Les excès de la régulation concurrentielle
Les droits de la régulation et de la concurrence concourent tous deux au développement de la concurrence sur le marché, mais leurs domaines respectifs d’intervention diffèrent pour partie.
Le droit de la régulation permet à la puissance publique d’intervenir directement ou indirectement lorsque le marché ne parvient pas à s’autoréguler par le seul jeu concurrentiel. S’insérant pleinement dans une conception libérale de l’économie (M.-A. Frison-Roche, Regulation versus Competition : The Journal of Regulation, n° 7, 2011, I-1-30), il assure ainsi une mission transitoire et a vocation, après avoir rempli son office, à s’éteindre.
Le droit de la concurrence vise quant à lui à garantir les objectifs d’intérêt général propres au fonctionnement du marché, tels que la protection du consommateur.
Il agit à cet effet préventivement, au travers du contrôle des concentrations ou de l’édiction de textes non normatifs, tels que des avis ayant vocation à encadrer le comportement des entreprises. L’Autorité de la concurrence exerce à ce titre un contrôle ex ante, lui permettant de « construire » et donc de réguler le marché.
Il sanctionne également les atteintes portées à la concurrence par des comportements fautifs, incriminés comme tels, afin de rétablir les conditions d’une concurrence satisfaisante. Ce contrôle ex post permet à l’Autorité de « réparer » le marché, par le biais du contrôle des pratiques anticoncurrentielles et du pouvoir d’injonction structurelle résultant des articles L. 430-9 et L. 752-26 du Code de commerce, applicables en cas d’exploitation abusive d’une position dominante ou d’un état de dépendance économique.

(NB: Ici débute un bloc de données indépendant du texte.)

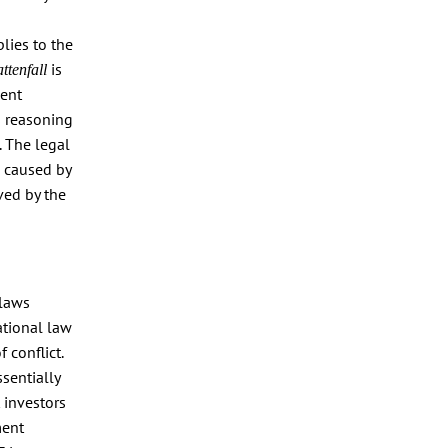
lies to the
is
ttenfall
ment
s reasoning
. The legal
 caused by
ved by the
 laws
ational law
 conflict.
ssentially
 investors
ment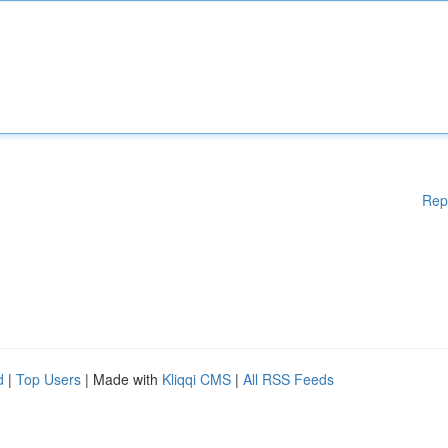
Rep
d
|
Top Users
| Made with
Kliqqi CMS
|
All RSS Feeds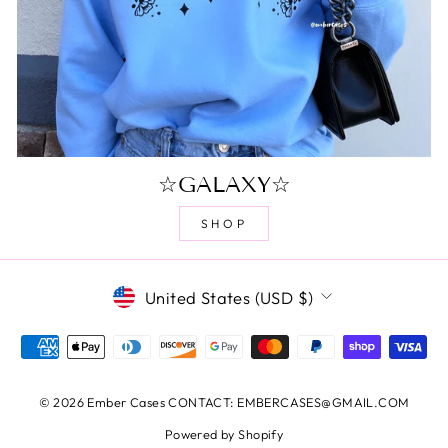
☆GALAXY☆
SHOP
CURRENCY
United States (USD $)
© 2026 Ember Cases CONTACT: EMBERCASES@GMAIL.COM
Powered by Shopify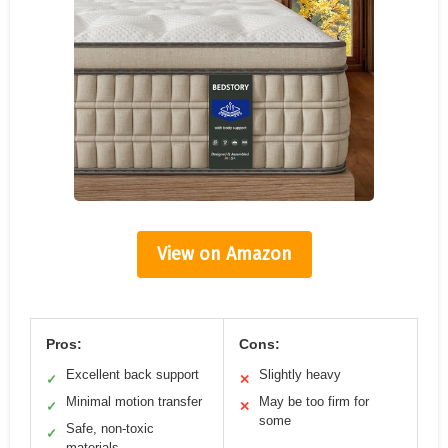
View on Amazon
Pros:
Cons:
Excellent back support
Slightly heavy
✓
✕
Minimal motion transfer
May be too firm for
✓
✕
some
Safe, non-toxic
✓
materials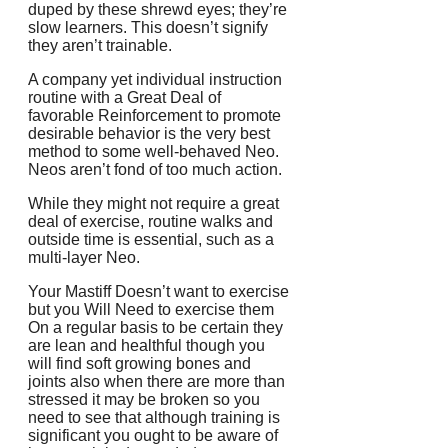
duped by these shrewd eyes; they’re
slow learners. This doesn’t signify
they aren’t trainable.
A company yet individual instruction
routine with a Great Deal of
favorable Reinforcement to promote
desirable behavior is the very best
method to some well-behaved Neo.
Neos aren’t fond of too much action.
While they might not require a great
deal of exercise, routine walks and
outside time is essential, such as a
multi-layer Neo.
Your Mastiff Doesn’t want to exercise
but you Will Need to exercise them
On a regular basis to be certain they
are lean and healthful though you
will find soft growing bones and
joints also when there are more than
stressed it may be broken so you
need to see that although training is
significant you ought to be aware of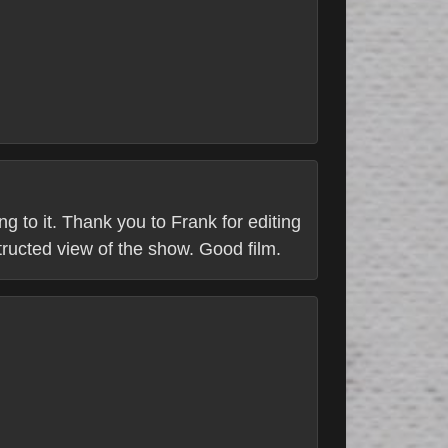
g to it. Thank you to Frank for editing
structed view of the show. Good film.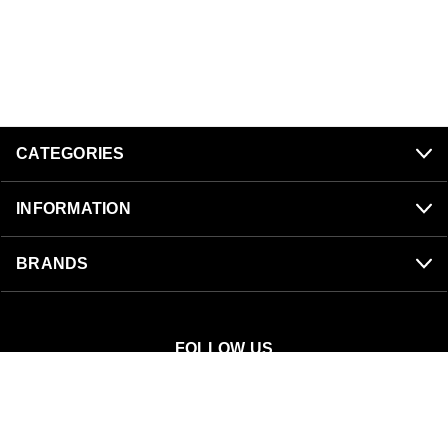
CATEGORIES
INFORMATION
BRANDS
FOLLOW US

C’est ainsi dans le respect de cet équilibre fondamental que s’inscrivaient jusqu’à présent les pouvoirs accordés à l’Autorité de la concurrence.
Cet équilibre s’apprête toutefois à être rompu par le Projet de loi pour la croissance et l’activité, dit Projet de loi Macron, qui prévoit à son article 11 d’octroyer à l’Autorité un pouvoir d’injonction structurelle en l’absence de tout comportement répréhensible.
Celui-ci lui permettra d’exiger qu’une entreprise en position dominante sur le marché du commerce de détail en métropole procède à la cession d’actifs, en raison de simples préoccupations de concurrence du fait de prix et de marges anormalement élevés, et ce alors même qu’aucun abus n’aura été constaté.
Certes l’Autorité dispose déjà d’un pouvoir similaire, mais celui-ci était jusqu’à présent applicable uniquement dans les départements et les régions d’Outre-mer « eu égard aux contraintes particulières de ces territoires découlant notamment de leurs caractéristiques géographiques et économiques », selon les termes de l’article L. 752-27 du Code de commerce.
En métropole au contraire, le droit de la concurrence permet déjà d’assurer le fonctionnement normal et équilibré de ce secteur, fortement concurrentiel et beaucoup moins concentré que les marchés ultramarins. À cet égard, le marché de la distribution alimentaire en France présente un des taux de concentration les plus faibles d’Europe.
Rien ne justifie alors que l’Autorité dispose d’un pouvoir d’intervention sur la structure du marché en l’absence de toute faute de l’entreprise, sauf à vouloir le retour d’une forme d’économie administrée.
L’injonction structurelle en passe d’être adoptée constitue donc un outil sans précédent, irrespectueux des mécanismes concurrentiels et qui, selon la commission dirigée par l’ancienne vice-présidente de l’Autorité Anne Perrot, « déroge largement à la philosophie du droit de la concurrence ».
S’il est de la responsabilité du législateur de garantir l’intensité de la concurrence dans l’intérêt du consommateur, il lui incombe aussi de ne pas sacrifier l’équilibre des différentes composantes de l’ordre public économique.
Or si le Projet de loi Macron traduit la volonté du législateur d’ouvrir davantage le marché à la concurrence, l’injonction structurelle sert une mission de régulation et de police des prix qui n’est pas justifiée et qui s’affranchit des principes traditionnels garants de notre démocratie.
La rupture de l’équilibre entre droit de la régulation et droit de la concurrence est patente, et il est fort regrettable que la France s’inscrive dans cette voie dangereuse.